"Na minha família os animais domésticos não eram cães nem gatos nem pássaros; na minha família os animais domésticos eram pobres".
Começa assim uma das crónicas mais conhecidas de António Lobo Antunes que acendeu em muitos leitores recordações de um tempo em que havia pobres, remediados e ricos.
Sublinho a palavra remediados, não resisto, porque me parece conter toda uma ideologia, todo um regime.
Ontem, ao ouvir o discurso do ministro da Solidariedade e da Segurança Social, pensei nesse texto chamado "Os Pobrezinhos". Não é que não encontre medidas acertadas e solidárias no rol de intenções do Governo. Mas tropecei noutra recordação: os aumentos de preços das últimas semanas.
Tempos de crise exigem medidas excepcionais: aí está uma verdade que o senhor de La Palice poderia subscrever. E tudo o que pudermos fazer para evitar a fome, a pobreza, a exclusão, parece mais do que justificado. Mas se, ao mesmo tempo que se oferece um almoço a alguém, há milhares de pessoas empurradas para o desemprego e para um custo de vida insuportável, então no fim do ciclo de excepção (diz o minstro que no fim de 2014) vamos ter um número de pobres muito maior do que o de hoje.
Ouvi o discurso todo, e até a clássica citação do provérbio chinês, numa variação respeitabilíssima: "Nuns casos damos o peixe, nos outros ensinamos a pescar". E aqueles que sabem pescar e vão deixar de poder fazê-lo?
O desperdício é sempre um mau princípio, ainda mais se as dificuldades apertam. O ministro anunciou que os medicamentos a seis meses de expirar o prazo de validade deixarão de ser destruídos e serão entregues aos mais pobres por entidades credenciadas. Dá que pensar: os medicamentos com seis meses de prazo de validade são destruídos? Seis meses? Porquê? Para a indústria farmacêutica fabricar mais e su bir o preço? E depois de 2014 volta-se ao mesmo? Não seria melhor repensar o sistema da pescaria?

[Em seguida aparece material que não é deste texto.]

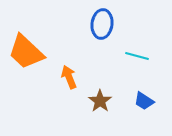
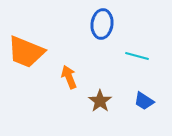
orange trapezoid: rotated 21 degrees counterclockwise
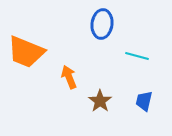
blue trapezoid: rotated 70 degrees clockwise
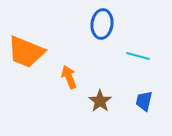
cyan line: moved 1 px right
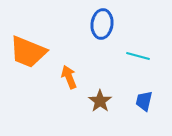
orange trapezoid: moved 2 px right
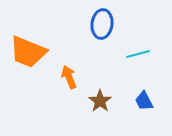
cyan line: moved 2 px up; rotated 30 degrees counterclockwise
blue trapezoid: rotated 40 degrees counterclockwise
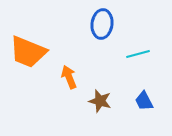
brown star: rotated 20 degrees counterclockwise
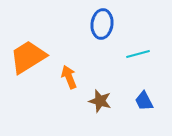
orange trapezoid: moved 5 px down; rotated 126 degrees clockwise
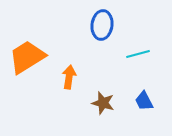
blue ellipse: moved 1 px down
orange trapezoid: moved 1 px left
orange arrow: rotated 30 degrees clockwise
brown star: moved 3 px right, 2 px down
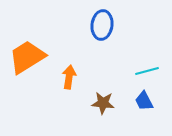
cyan line: moved 9 px right, 17 px down
brown star: rotated 10 degrees counterclockwise
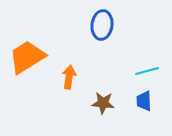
blue trapezoid: rotated 25 degrees clockwise
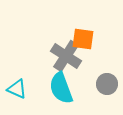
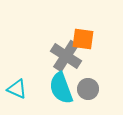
gray circle: moved 19 px left, 5 px down
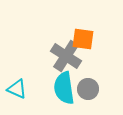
cyan semicircle: moved 3 px right; rotated 12 degrees clockwise
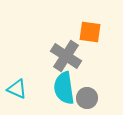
orange square: moved 7 px right, 7 px up
gray circle: moved 1 px left, 9 px down
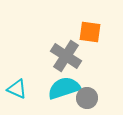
cyan semicircle: rotated 80 degrees clockwise
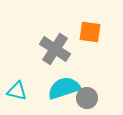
gray cross: moved 11 px left, 7 px up
cyan triangle: moved 2 px down; rotated 10 degrees counterclockwise
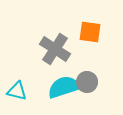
cyan semicircle: moved 1 px up
gray circle: moved 16 px up
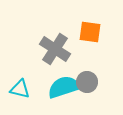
cyan triangle: moved 3 px right, 2 px up
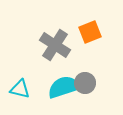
orange square: rotated 30 degrees counterclockwise
gray cross: moved 4 px up
gray circle: moved 2 px left, 1 px down
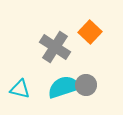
orange square: rotated 25 degrees counterclockwise
gray cross: moved 2 px down
gray circle: moved 1 px right, 2 px down
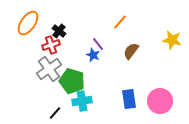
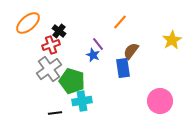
orange ellipse: rotated 15 degrees clockwise
yellow star: rotated 30 degrees clockwise
blue rectangle: moved 6 px left, 31 px up
black line: rotated 40 degrees clockwise
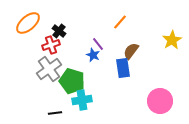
cyan cross: moved 1 px up
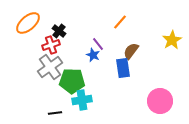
gray cross: moved 1 px right, 2 px up
green pentagon: rotated 15 degrees counterclockwise
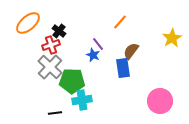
yellow star: moved 2 px up
gray cross: rotated 10 degrees counterclockwise
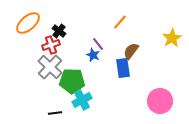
cyan cross: rotated 18 degrees counterclockwise
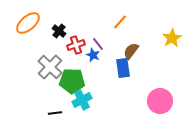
red cross: moved 25 px right
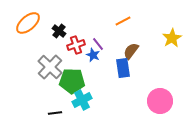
orange line: moved 3 px right, 1 px up; rotated 21 degrees clockwise
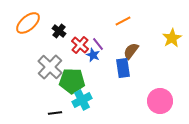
red cross: moved 4 px right; rotated 30 degrees counterclockwise
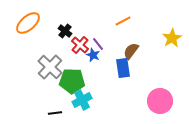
black cross: moved 6 px right
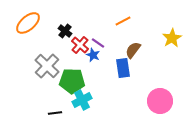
purple line: moved 1 px up; rotated 16 degrees counterclockwise
brown semicircle: moved 2 px right, 1 px up
gray cross: moved 3 px left, 1 px up
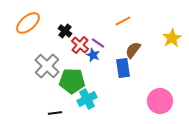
cyan cross: moved 5 px right, 1 px up
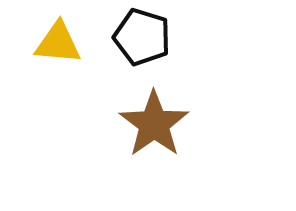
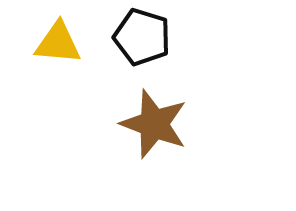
brown star: rotated 16 degrees counterclockwise
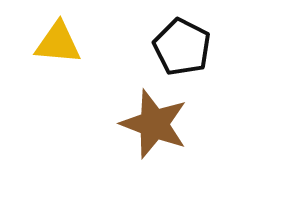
black pentagon: moved 40 px right, 10 px down; rotated 10 degrees clockwise
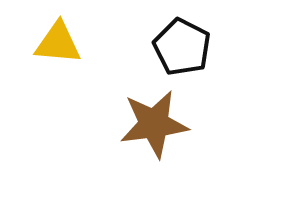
brown star: rotated 28 degrees counterclockwise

Outra medida que me deixa perguntas é o aligeirar das regras a que costumamos chamar "da ASAE" nas cantinas e IPSS. Então há regras que podem ser dispensadas sem prejuízo para os consumidores? Então por que razão existem e são impostas e rigorosamente vigiadas? Ou não interessam porque estamos a falar de pobres?
Eram assim os pobrezinhos de Lobo Antunes: "De preferência descalços, para poderem ser calçados pelos donos; de preferência rotos, para poderem vestir camisas velhas que se salvavam, desse modo, de um destino natural de esfregões; de preferência doentes a fim de receberem uma embalagem de aspirina".